◆ Assignment: From the listing below, return every line with the string "library" in it.
START Source data
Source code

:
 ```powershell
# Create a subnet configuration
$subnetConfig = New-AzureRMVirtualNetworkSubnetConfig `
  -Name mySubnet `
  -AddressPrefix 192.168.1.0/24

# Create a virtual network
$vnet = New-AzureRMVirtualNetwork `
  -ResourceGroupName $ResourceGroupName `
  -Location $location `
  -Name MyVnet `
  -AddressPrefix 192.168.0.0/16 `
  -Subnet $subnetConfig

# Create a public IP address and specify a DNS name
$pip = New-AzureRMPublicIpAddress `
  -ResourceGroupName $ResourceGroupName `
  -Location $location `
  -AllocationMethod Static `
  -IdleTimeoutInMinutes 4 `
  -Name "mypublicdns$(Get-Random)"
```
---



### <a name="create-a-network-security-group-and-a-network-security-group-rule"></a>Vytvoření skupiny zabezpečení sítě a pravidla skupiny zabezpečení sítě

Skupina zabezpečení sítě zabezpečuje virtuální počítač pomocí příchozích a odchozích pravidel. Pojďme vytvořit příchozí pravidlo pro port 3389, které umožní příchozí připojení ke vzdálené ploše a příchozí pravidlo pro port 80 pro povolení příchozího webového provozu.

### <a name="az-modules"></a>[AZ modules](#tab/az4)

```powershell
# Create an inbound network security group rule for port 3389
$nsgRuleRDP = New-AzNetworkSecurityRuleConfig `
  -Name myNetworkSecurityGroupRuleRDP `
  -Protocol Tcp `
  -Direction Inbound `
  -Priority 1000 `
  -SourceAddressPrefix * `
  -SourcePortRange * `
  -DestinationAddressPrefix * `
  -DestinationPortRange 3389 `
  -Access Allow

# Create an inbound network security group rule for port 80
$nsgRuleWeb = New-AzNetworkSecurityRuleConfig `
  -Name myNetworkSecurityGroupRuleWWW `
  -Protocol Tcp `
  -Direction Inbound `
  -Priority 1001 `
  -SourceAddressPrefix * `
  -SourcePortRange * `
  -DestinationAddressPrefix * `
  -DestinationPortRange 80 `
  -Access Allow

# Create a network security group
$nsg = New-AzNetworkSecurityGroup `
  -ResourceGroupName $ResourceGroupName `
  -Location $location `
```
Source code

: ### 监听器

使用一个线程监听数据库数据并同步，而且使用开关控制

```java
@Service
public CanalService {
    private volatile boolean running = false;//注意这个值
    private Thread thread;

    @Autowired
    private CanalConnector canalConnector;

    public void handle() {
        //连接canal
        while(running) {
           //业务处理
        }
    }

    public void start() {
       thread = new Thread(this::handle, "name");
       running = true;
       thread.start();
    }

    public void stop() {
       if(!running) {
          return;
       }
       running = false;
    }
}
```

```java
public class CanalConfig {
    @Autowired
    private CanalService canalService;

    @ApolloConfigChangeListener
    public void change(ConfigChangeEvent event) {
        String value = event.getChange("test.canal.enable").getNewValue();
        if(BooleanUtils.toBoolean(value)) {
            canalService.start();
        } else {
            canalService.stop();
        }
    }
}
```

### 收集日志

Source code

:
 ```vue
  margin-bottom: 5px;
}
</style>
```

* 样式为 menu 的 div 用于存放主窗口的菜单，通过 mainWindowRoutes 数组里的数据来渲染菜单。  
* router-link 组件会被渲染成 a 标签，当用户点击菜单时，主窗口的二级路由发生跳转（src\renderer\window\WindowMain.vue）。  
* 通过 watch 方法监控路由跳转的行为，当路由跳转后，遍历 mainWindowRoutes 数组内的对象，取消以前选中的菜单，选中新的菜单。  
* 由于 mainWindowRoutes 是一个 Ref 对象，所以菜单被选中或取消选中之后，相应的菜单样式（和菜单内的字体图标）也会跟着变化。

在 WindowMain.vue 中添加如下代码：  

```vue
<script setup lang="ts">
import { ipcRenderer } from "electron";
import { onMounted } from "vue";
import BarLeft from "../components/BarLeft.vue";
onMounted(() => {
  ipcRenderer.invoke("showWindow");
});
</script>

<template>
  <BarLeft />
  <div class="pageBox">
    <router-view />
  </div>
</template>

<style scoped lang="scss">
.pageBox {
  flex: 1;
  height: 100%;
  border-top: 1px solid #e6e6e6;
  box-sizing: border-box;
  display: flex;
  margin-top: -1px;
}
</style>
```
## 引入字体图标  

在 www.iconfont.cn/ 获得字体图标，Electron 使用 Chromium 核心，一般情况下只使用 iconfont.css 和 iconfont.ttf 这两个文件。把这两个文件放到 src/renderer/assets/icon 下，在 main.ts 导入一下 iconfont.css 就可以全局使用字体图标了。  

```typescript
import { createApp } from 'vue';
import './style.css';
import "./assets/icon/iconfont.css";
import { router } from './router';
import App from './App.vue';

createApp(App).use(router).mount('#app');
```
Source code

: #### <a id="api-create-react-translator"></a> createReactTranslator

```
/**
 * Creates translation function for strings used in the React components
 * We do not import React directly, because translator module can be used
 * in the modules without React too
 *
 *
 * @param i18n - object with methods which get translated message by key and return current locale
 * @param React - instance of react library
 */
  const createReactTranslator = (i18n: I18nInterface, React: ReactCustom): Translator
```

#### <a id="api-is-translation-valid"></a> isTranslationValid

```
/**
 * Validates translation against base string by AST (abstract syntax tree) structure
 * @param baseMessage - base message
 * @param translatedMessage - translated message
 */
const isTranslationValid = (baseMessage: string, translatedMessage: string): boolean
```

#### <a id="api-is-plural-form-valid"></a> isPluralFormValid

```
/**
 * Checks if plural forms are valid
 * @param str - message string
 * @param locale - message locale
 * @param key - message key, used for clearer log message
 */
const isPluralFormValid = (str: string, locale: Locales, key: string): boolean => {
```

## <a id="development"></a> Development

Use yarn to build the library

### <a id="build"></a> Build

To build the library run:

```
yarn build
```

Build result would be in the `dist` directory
END Source data
◆ Task output:
 * @param React - instance of react library
Use yarn to build the library
To build the library run:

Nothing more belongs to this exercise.